**EXCERPT**
━━━━━━

# My betta's cool colour transformation



## QuicksilverBetta (May 12, 2021)

So this guy now named little fella is having some crazy colour changes he seems to change by the day it think he looks so cool I still don't think he is done changing it will be interesting to see what colours he decided to stick with.

(From when I got him to a week or so ago)









(Today)


----------



## FishandBirdLover (May 5, 2021)

He is so pretty! Keep up the good work!!!


----------



## jennasBettaHobby (Nov 10, 2021)

*That is one beautiful Betta 🥰 Did you breed or purchase him ? *


----------



## QuicksilverBetta (May 12, 2021)

jennasBettaHobby said:


> *That is one beautiful Betta 🥰 Did you breed or purchase him ? *


Thank you,
I brought him from my local fish store along with his sibling but she (if she is a she still not sure) isn't changing colours to much....

━━━━━━

**WORK INSTRUCTIONS**
For each statement about the betta thread, answer yes or no according to whether it agrees with the thread, and quote the words that decide it: (a) The owner has given the fish a name. (b) The owner believes the fish has finished changing color. (c) The fish was acquired together with a sibling.

━━━━━━

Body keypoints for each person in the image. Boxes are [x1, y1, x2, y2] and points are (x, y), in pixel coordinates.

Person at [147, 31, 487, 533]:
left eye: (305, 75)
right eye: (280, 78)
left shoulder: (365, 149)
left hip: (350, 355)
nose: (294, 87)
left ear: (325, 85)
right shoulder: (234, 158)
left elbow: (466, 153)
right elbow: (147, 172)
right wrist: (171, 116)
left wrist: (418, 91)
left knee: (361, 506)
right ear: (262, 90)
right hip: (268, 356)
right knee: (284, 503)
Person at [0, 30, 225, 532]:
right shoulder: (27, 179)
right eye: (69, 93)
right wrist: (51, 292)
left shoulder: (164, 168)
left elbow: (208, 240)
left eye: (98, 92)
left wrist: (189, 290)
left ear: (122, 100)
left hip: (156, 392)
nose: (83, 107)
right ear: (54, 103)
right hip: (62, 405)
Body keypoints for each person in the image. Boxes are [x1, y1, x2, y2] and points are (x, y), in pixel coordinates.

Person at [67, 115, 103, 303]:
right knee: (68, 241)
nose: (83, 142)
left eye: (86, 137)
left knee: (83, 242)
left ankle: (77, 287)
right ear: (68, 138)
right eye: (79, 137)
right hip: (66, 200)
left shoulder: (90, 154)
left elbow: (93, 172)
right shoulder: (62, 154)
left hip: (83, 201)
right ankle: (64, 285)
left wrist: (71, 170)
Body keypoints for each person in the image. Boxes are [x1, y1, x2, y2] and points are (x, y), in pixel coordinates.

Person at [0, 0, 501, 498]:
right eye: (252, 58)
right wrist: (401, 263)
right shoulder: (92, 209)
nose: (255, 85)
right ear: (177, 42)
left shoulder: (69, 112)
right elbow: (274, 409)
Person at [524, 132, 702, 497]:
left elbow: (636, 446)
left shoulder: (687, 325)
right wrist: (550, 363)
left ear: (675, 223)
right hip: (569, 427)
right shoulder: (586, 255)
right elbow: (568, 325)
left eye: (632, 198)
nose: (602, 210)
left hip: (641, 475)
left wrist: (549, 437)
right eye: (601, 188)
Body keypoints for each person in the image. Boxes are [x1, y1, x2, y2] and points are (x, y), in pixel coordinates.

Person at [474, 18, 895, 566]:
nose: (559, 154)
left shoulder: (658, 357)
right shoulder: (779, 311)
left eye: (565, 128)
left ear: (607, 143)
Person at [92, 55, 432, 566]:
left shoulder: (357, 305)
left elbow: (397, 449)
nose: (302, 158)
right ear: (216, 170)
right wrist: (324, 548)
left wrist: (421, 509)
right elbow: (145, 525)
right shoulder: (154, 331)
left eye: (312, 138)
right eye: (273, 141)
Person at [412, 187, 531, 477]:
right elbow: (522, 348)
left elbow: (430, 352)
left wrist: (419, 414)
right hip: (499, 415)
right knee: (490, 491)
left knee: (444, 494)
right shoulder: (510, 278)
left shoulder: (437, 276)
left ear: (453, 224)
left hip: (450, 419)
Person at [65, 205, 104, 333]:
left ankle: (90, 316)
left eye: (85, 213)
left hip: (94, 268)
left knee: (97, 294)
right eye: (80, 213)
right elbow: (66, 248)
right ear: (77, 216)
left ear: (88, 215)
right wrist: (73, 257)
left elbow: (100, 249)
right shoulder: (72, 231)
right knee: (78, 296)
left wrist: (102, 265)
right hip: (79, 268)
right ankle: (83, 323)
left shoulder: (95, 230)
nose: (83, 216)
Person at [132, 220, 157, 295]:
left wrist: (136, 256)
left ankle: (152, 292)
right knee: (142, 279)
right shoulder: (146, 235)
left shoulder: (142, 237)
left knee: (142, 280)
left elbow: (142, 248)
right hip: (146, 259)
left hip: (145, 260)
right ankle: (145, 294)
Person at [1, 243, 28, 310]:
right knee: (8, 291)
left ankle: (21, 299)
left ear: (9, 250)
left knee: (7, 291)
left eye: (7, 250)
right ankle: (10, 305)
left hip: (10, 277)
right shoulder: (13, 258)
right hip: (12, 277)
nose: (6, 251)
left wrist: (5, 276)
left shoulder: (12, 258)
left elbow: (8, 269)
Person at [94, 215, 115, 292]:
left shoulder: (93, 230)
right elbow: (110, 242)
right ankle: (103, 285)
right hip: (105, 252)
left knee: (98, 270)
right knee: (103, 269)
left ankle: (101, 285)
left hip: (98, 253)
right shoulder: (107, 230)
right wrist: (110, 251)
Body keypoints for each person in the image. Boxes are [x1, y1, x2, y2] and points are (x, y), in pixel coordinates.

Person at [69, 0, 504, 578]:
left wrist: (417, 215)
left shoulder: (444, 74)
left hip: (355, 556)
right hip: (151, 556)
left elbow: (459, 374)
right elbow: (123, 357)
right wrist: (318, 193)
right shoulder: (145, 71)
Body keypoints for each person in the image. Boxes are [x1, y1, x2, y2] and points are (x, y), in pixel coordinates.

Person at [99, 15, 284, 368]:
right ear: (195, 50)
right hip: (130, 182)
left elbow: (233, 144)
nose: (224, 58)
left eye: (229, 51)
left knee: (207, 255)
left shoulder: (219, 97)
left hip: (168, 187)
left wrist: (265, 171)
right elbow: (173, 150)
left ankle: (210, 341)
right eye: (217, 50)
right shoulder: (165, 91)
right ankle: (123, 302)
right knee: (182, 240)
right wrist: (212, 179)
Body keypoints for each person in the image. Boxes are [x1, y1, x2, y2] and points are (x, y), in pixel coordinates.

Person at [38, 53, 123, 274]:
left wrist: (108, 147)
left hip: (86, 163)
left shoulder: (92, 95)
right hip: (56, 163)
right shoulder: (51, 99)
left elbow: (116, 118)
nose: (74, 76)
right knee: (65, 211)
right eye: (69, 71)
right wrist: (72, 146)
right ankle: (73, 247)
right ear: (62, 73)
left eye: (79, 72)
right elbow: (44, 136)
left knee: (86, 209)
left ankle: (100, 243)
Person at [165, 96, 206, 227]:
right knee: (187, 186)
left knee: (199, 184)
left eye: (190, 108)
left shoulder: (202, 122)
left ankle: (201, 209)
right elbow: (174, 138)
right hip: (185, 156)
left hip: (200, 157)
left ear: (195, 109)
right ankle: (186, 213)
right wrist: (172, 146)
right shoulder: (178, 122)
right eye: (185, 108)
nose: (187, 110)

━━━━━━

**EXERCISE SOLUTION**
(a) Yes: "now named little fella"
(b) No: "I still don't think he is done changing"
(c) Yes: "along with his sibling"